Jacobo había decidido que para esta fuente se abrieran en el artilugio tres filas de orificios, no dos como en la de Farinelli, porque quería que en ella se pudieran interpretar obras musicales complejas, como las que él había compuesto para generar sentimientos.

Al cabo de dos horas concluyó su trabajo. Pidió que abrieran la válvula y el agua comenzó a fluir. Jacobo pulsó los orificios que debía y sonó una melodía destemplada. Fue afinando la fuente y en un rato se dio por satisfecho del resultado. Farinelli asintió con la cabeza.

Al oír aquella melodía las ventanas se llenaron de criados que aplaudían asombrados de lo que presenciaban: ¡aquel extranjero producía música con la fuente!

El conde no cabía en sí de alegría. Pensaba que estaba ante un genio de la música, no menos grande que aquel Cristofori, inventor del piano.

Jacobo terminó la pieza y los aplausos se hicieron más cerrados aún. Los agradeció y dijo al conde:

–El instrumento funciona a la perfección. Ahora deberá designar un músico de su confianza que aprenda a tocarlo.

–Lo tenía ya previsto, amigo mío. Y no solo uno, sino varios. Quiero que la condesa tenga uno disponible cualquiera que sea la hora a la que desee oír la música de nuestra fuente.

Farinelli medió en la charla y dijo dirigiéndose a Jacobo:

–También yo quiero aprender. Cuando te marches de casa, que me temo que será pronto, quiero seguir escuchando la música de las mías.

Jacobo asintió, y dijo al conde:

–Si sus músicos tienen talento aprenderán a tocar esta misma tarde. Después, cuando nos hayamos marchado, solo necesitarán practicar cada día para depurar su técnica, como en cualquier otro instrumento.

–Aquí estarán a la hora que digas –respondió el conde–.

Entraron en la casa y, tras tomar una copa del exquisito vino de la bodega del conde, almorzaron. Al poco, mientras aún estaban en la sobremesa, sonó la campanilla de la puerta.

Se escucharon unas voces y anunció el conde:

–Ya están aquí los músicos. Vayamos a la fuente.

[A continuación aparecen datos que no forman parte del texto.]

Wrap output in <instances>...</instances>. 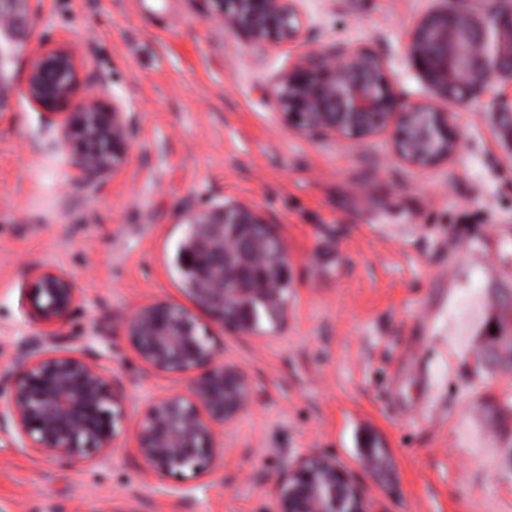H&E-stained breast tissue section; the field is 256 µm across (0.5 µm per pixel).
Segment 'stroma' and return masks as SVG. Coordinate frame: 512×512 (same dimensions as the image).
Here are the masks:
<instances>
[{
    "label": "stroma",
    "instance_id": "1",
    "mask_svg": "<svg viewBox=\"0 0 512 512\" xmlns=\"http://www.w3.org/2000/svg\"><path fill=\"white\" fill-rule=\"evenodd\" d=\"M430 0H303L308 43L259 49L207 20L202 0H44L34 41L69 44L84 84H107L135 117L121 172L71 200L70 160L42 113L6 93L0 114V371L40 328L25 266L70 271L83 294L61 329L90 345L126 389V431L107 458L59 460L0 430V512H275L270 476L298 456L335 458L373 512H512V372L477 365L487 329L512 313V143L492 77L458 108L459 148L414 170L385 136L314 139L258 88L307 46L382 58L410 104L425 90L406 56ZM236 201L288 245V316L236 336L195 310L174 267L175 215ZM194 309L253 400L213 472L147 478L133 431L150 405L188 391L135 357L123 319L139 305ZM390 458L366 469L367 449Z\"/></svg>",
    "mask_w": 512,
    "mask_h": 512
}]
</instances>
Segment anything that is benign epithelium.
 <instances>
[{"label": "benign epithelium", "mask_w": 512, "mask_h": 512, "mask_svg": "<svg viewBox=\"0 0 512 512\" xmlns=\"http://www.w3.org/2000/svg\"><path fill=\"white\" fill-rule=\"evenodd\" d=\"M42 0H0V89L19 53L30 16ZM205 17L233 28L258 48L295 41L303 33L300 0H203ZM408 62L429 96L405 107L386 75L384 62L361 50L312 47L264 96L284 122L312 138L366 140L385 135L406 166L426 170L448 162L458 145L456 108L474 100L478 85L494 74L512 77V0H487L483 15L463 0H433L416 21ZM82 63L75 48L42 44L29 53L22 83L27 100L42 111L44 125L69 151L73 194L83 197L116 175L132 149L133 120L107 90L76 97ZM181 223L193 228L181 264L186 289L211 319L239 335L253 333V302L265 297L271 317L287 315L282 284L290 255L283 239L256 210L225 202L186 208ZM25 289L31 319L42 342L21 363L4 410L30 450L75 461L106 457L126 422L121 380L95 357L72 350L58 327L78 307L76 278L54 266H31ZM125 335L148 369L190 379L188 393L155 401L137 427L134 448L156 478L202 475L223 447L219 438L236 425L252 402L251 384L238 366L221 359L194 315L170 302L139 306L125 321ZM276 512H371L336 461L306 454L274 473Z\"/></svg>", "instance_id": "7a95c632"}]
</instances>
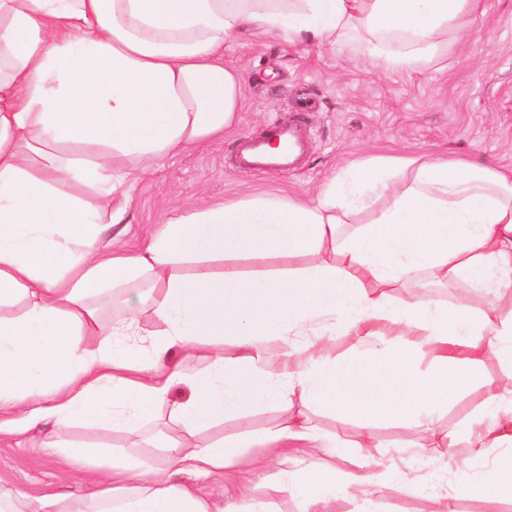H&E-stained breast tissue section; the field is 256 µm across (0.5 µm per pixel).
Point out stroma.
Instances as JSON below:
<instances>
[{
    "instance_id": "1",
    "label": "stroma",
    "mask_w": 512,
    "mask_h": 512,
    "mask_svg": "<svg viewBox=\"0 0 512 512\" xmlns=\"http://www.w3.org/2000/svg\"><path fill=\"white\" fill-rule=\"evenodd\" d=\"M224 64L239 72L241 110L223 138L198 142L166 156L127 185V229L120 244L142 248L147 230L200 203L221 204L270 193L311 199L334 174L379 157L452 156L497 169H512V0H484L477 30L448 35V52L425 70L388 71L374 66L354 46L288 43L260 33L234 36L224 49ZM312 101L303 119L311 148L289 173L260 175L236 165L239 136L260 135L268 121L287 116L298 98ZM512 382V366L492 359L482 379L458 391L443 409L438 430L453 450L454 466L416 455L406 443L410 430L380 424L374 472L417 479L434 476L459 489L489 467L474 457L461 429L481 413L486 398ZM285 416L276 404L244 419L190 439L203 446L221 436L261 434ZM166 411L144 428L103 430L79 426L65 440L100 441L127 450L147 466H162L156 441L178 437ZM99 470L81 463L61 466L38 433L0 435V482L35 496L63 493L86 496ZM434 494L402 495L396 487L339 502L336 512H435Z\"/></svg>"
}]
</instances>
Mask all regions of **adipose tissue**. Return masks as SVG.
<instances>
[{"label": "adipose tissue", "mask_w": 512, "mask_h": 512, "mask_svg": "<svg viewBox=\"0 0 512 512\" xmlns=\"http://www.w3.org/2000/svg\"><path fill=\"white\" fill-rule=\"evenodd\" d=\"M481 0H0V409L28 402L16 431L56 436L77 424L139 429L157 409L187 436L225 416L277 404L288 415L261 441L284 455L313 448L345 457L295 403L360 421L371 459L374 421H403L416 448L437 453V413L450 392L478 382L493 357L512 362V316L474 317L417 299L397 307L382 291L415 269L441 282L512 293V169L447 157L378 159L329 180L311 201L255 196L169 218L130 253L111 231L127 213L126 161L161 157L222 138L240 109L241 78L224 65L227 38L252 31L288 42L344 44L385 70L414 72L445 54L449 31L470 32ZM387 205L350 235L340 227L377 200ZM332 253L330 263L250 274L215 262ZM195 265L192 274L176 271ZM120 301L122 314L103 306ZM24 302L18 315L7 307ZM149 303L157 329L140 324ZM319 327L352 336L336 356L294 346ZM145 337L146 347L129 345ZM435 366L416 372L413 342ZM179 349L207 362L167 366ZM183 385L189 395L170 397ZM475 457L512 445V388L489 396L464 430ZM63 462L103 474L86 499L31 498L0 488V512H241L176 482L179 474L233 478L234 441L165 447L159 468L103 456L99 445H53ZM387 477L313 461L271 475L248 512L279 494L302 512H336L354 487L379 492ZM497 512L512 497V459L472 481Z\"/></svg>", "instance_id": "adipose-tissue-1"}]
</instances>
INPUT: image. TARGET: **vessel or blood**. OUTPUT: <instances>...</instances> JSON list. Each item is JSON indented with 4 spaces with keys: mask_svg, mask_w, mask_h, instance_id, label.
<instances>
[{
    "mask_svg": "<svg viewBox=\"0 0 512 512\" xmlns=\"http://www.w3.org/2000/svg\"><path fill=\"white\" fill-rule=\"evenodd\" d=\"M308 109V103L299 102L294 117L269 123L260 137L242 136L237 149L239 168L264 174L294 169L308 145L307 129L300 119Z\"/></svg>",
    "mask_w": 512,
    "mask_h": 512,
    "instance_id": "obj_1",
    "label": "vessel or blood"
}]
</instances>
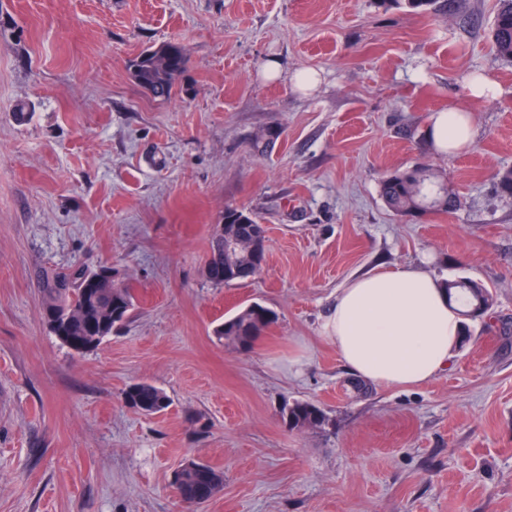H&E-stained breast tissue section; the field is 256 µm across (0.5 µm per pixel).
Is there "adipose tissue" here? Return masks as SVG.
Instances as JSON below:
<instances>
[{
  "instance_id": "ef3b65f1",
  "label": "adipose tissue",
  "mask_w": 512,
  "mask_h": 512,
  "mask_svg": "<svg viewBox=\"0 0 512 512\" xmlns=\"http://www.w3.org/2000/svg\"><path fill=\"white\" fill-rule=\"evenodd\" d=\"M424 134L437 150L457 155L474 142L472 115L463 105L432 113ZM322 333L356 376L412 387L447 368L462 339L463 317L434 276L400 268L340 288Z\"/></svg>"
}]
</instances>
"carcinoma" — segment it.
<instances>
[{
	"label": "carcinoma",
	"instance_id": "cac0c4a2",
	"mask_svg": "<svg viewBox=\"0 0 512 512\" xmlns=\"http://www.w3.org/2000/svg\"><path fill=\"white\" fill-rule=\"evenodd\" d=\"M407 6L419 13H436L448 6V0H406ZM494 56L512 61V0H498V8L491 27ZM183 56L180 46L167 42L143 52L132 61L130 74L154 97L165 100L170 97L176 78L184 66L171 62V57ZM444 175L424 166L397 169L381 180V195L386 205L398 216H414L427 212L448 213L461 205L460 197L445 191ZM258 223L256 217L243 209L228 207L224 210V234L214 233L205 264L207 278L216 285L240 280L243 270L253 265L252 253L244 248L230 255L224 250L225 238L235 236L247 240L250 225ZM88 271L76 269L70 273H44L41 278L43 312L53 311L62 318H69L68 337H59L65 346L74 343L81 346L83 354L97 348L112 335V331L131 318L133 297L128 288H114L110 293L87 292L80 288ZM445 288L456 294L465 310L463 315L472 319L484 315L491 308L492 295L483 285L464 279L446 281ZM267 317L268 323L276 320L271 309L254 303L240 309L234 316L219 325L214 333L222 338L233 336L242 348H249L262 334L255 326L259 316ZM168 395L150 383H136L124 392V402L136 409L140 405L155 403ZM291 428L320 426L326 421L322 409L309 402H296L286 412ZM209 476L222 485L223 473L202 464L201 469H185L172 487L180 492L188 504H193L195 487Z\"/></svg>",
	"mask_w": 512,
	"mask_h": 512
}]
</instances>
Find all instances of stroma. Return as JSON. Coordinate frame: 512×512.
Returning <instances> with one entry per match:
<instances>
[{
  "instance_id": "stroma-1",
  "label": "stroma",
  "mask_w": 512,
  "mask_h": 512,
  "mask_svg": "<svg viewBox=\"0 0 512 512\" xmlns=\"http://www.w3.org/2000/svg\"><path fill=\"white\" fill-rule=\"evenodd\" d=\"M495 9L0 0V512H182L171 481L190 460L224 474L200 512H512V62L492 52ZM164 42L187 64L161 101L129 66ZM483 70L501 92L470 104L474 145L440 153L429 114ZM417 165L447 177L454 213L387 207L382 177ZM230 206L265 225L266 264L217 286L205 261ZM103 265L133 317L77 355L43 322L40 277ZM403 267L476 280L493 305L431 381L358 383L321 325L346 282ZM252 302L277 315L252 348L215 336ZM140 382L164 412L126 405ZM296 402L326 422L290 428ZM160 399L167 400L166 408H168L170 404L168 395L157 386L145 382L136 383L124 392V402L134 409H138L139 405L156 403Z\"/></svg>"
}]
</instances>
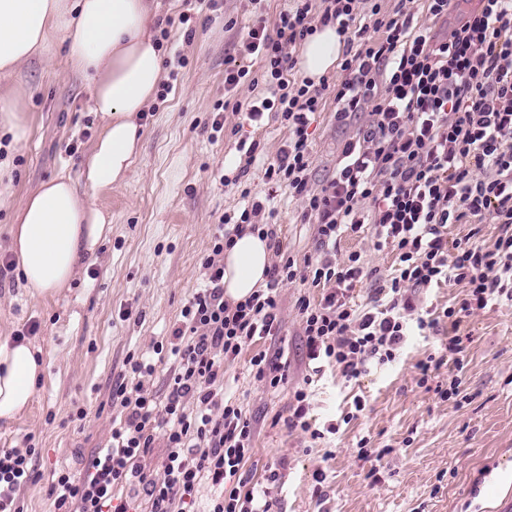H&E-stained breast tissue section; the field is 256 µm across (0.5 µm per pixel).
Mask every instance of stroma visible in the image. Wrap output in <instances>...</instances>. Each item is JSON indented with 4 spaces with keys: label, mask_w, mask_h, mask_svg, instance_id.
Here are the masks:
<instances>
[{
    "label": "stroma",
    "mask_w": 512,
    "mask_h": 512,
    "mask_svg": "<svg viewBox=\"0 0 512 512\" xmlns=\"http://www.w3.org/2000/svg\"><path fill=\"white\" fill-rule=\"evenodd\" d=\"M161 23L152 33L163 50L165 70L176 71L165 99L140 114L141 152L126 181L98 198L112 213V234L57 296H30L17 270L0 275V342L37 325L30 343L45 371L29 407L14 420H0V448L35 445L41 478L24 493V512H51L48 478L54 469L79 468L91 449L109 439L118 409L112 389L125 372L128 354L168 341L184 304L199 288L201 263L212 248L223 213L239 211L242 191L265 197L263 179L288 138L276 113L255 125L228 109L223 126H212L218 103L266 96L260 60L249 59L250 81L224 90L228 57L236 55L254 19L248 0H157ZM25 93L31 135L22 145L0 144L10 159L12 187L0 194V257L12 260L10 217L42 181L78 176L96 141L99 122L90 110L85 81L66 65V48L50 50L0 77V94ZM326 107L312 125L313 177L336 172L342 143L355 125H340ZM260 151L240 174L239 140ZM238 178L224 186L223 177ZM277 222L297 259L312 254L313 228L300 223L298 203L278 194ZM318 298V289L292 283L282 288L283 340L260 341L263 349L285 347L288 383L270 394L250 381L245 349L226 364L256 426V447L242 470L247 484H264L275 512H512V303L489 305L470 319L472 341L459 373L465 399L441 400L417 382V362L443 352L435 333L410 337L395 362L347 382L326 371L310 388V416L324 431L319 440L285 421L296 386L309 369L295 301ZM366 408L347 419L355 398ZM355 411V410H354ZM338 433H327L329 424ZM367 438L374 455L358 456ZM279 478L268 482L269 471ZM324 482H316V472Z\"/></svg>",
    "instance_id": "obj_1"
}]
</instances>
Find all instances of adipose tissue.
<instances>
[{
	"label": "adipose tissue",
	"instance_id": "1",
	"mask_svg": "<svg viewBox=\"0 0 512 512\" xmlns=\"http://www.w3.org/2000/svg\"><path fill=\"white\" fill-rule=\"evenodd\" d=\"M153 23L149 0H0V73H13L61 41L100 121L81 181L58 174L27 195L14 213L11 248L30 296L57 295L112 232V215L96 200L125 180L143 137L136 117L164 78ZM342 49L335 27L316 28L300 54L301 74L319 79ZM270 255L260 232L248 229L235 237L224 250L225 298L240 302L265 287ZM42 371L31 344H0V420L28 408Z\"/></svg>",
	"mask_w": 512,
	"mask_h": 512
}]
</instances>
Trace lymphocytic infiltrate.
Masks as SVG:
<instances>
[{
	"instance_id": "lymphocytic-infiltrate-1",
	"label": "lymphocytic infiltrate",
	"mask_w": 512,
	"mask_h": 512,
	"mask_svg": "<svg viewBox=\"0 0 512 512\" xmlns=\"http://www.w3.org/2000/svg\"><path fill=\"white\" fill-rule=\"evenodd\" d=\"M383 0H295L274 23L257 18L243 41L241 63L224 71L234 89L259 58L268 97L249 102L248 120L265 112L289 132L264 178L301 205L313 225L315 254L296 261L278 234L276 212L251 200L239 215L218 219L202 267L206 285L184 305L168 347L173 365L165 399L144 386L153 358L128 357L112 390L121 408L107 446L83 461L82 472L53 471V512H192L201 483L215 490L207 512H272L267 495L241 471L254 454L256 431L242 405L224 392V365L257 341L282 333L279 294L299 281L319 289L296 310L305 357L314 375L334 369L345 381L396 360L412 330L447 322V360L462 367L471 334L466 323L490 303L512 302V0H423L424 18ZM335 26L344 43L342 80L314 83L296 75L297 46L315 25ZM335 119H360L341 149L335 175L312 180L310 128L327 103ZM455 224H493V246L449 240ZM261 231L276 260L265 288L248 299L224 298V249L244 227ZM370 235L395 258L389 275L366 267L360 251L340 254L342 239ZM375 288L360 303L363 279ZM467 293L441 317L424 316L427 290L448 282ZM283 351L256 352L250 377L268 392L288 382ZM162 474L143 461L156 444ZM37 452L0 448V512H24L21 491L34 483Z\"/></svg>"
}]
</instances>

Salieron de la habitación y se encontraron con los músicos. Eran tres de edad aproximada a la de Jacobo, y un tercero ya maduro. El conde los presentó y cuando oyeron el apellido Farinelli los cuatro lo saludaron con profundo respeto, incluso el mayor inclinó la cabeza ante el maestro.

Había que ver la cara de sorpresa de los cuatro cuando Jacobo se puso delante de aquellos orificios y empezó a sonar, con un fondo de agua, la fantasía para piano compuesta por Balákirev.

Jacobo aprovechó su interpretación para instruirles del funcionamiento de aquel extraño instrumento. Los dos jóvenes eran hábiles porque apenas necesitaron unas pocas horas para tocar con cierta destreza aquel instrumento. Al de mayor edad, sin embargo, un tal Balázs, con fama de virtuoso violinista, se le estaba resistiendo su manejo. Pulsaba los orificios con empeño, pero apenas conseguía algún sonido que pudiera considerarse dotado de musicalidad. Su desesperación era todavía mayor porque veía que sus compañeros, menos expertos en la música, se habían hecho ya con aquel artilugio y hasta improvisaban alguna melodía.

Lo intentó una vez más y como seguía sin sacar unas cuantas notas armónicas seguidas, estalló:

–Yo soy músico, no un obrero. No he estudiado música y perfeccionado cada día, durante cuarenta años, el manejo del violín para acabar tapando agujeritos por los que sale agua. Me niego a seguir con esto, señor conde. Este artefacto es un insulto a la Música, con mayúscula.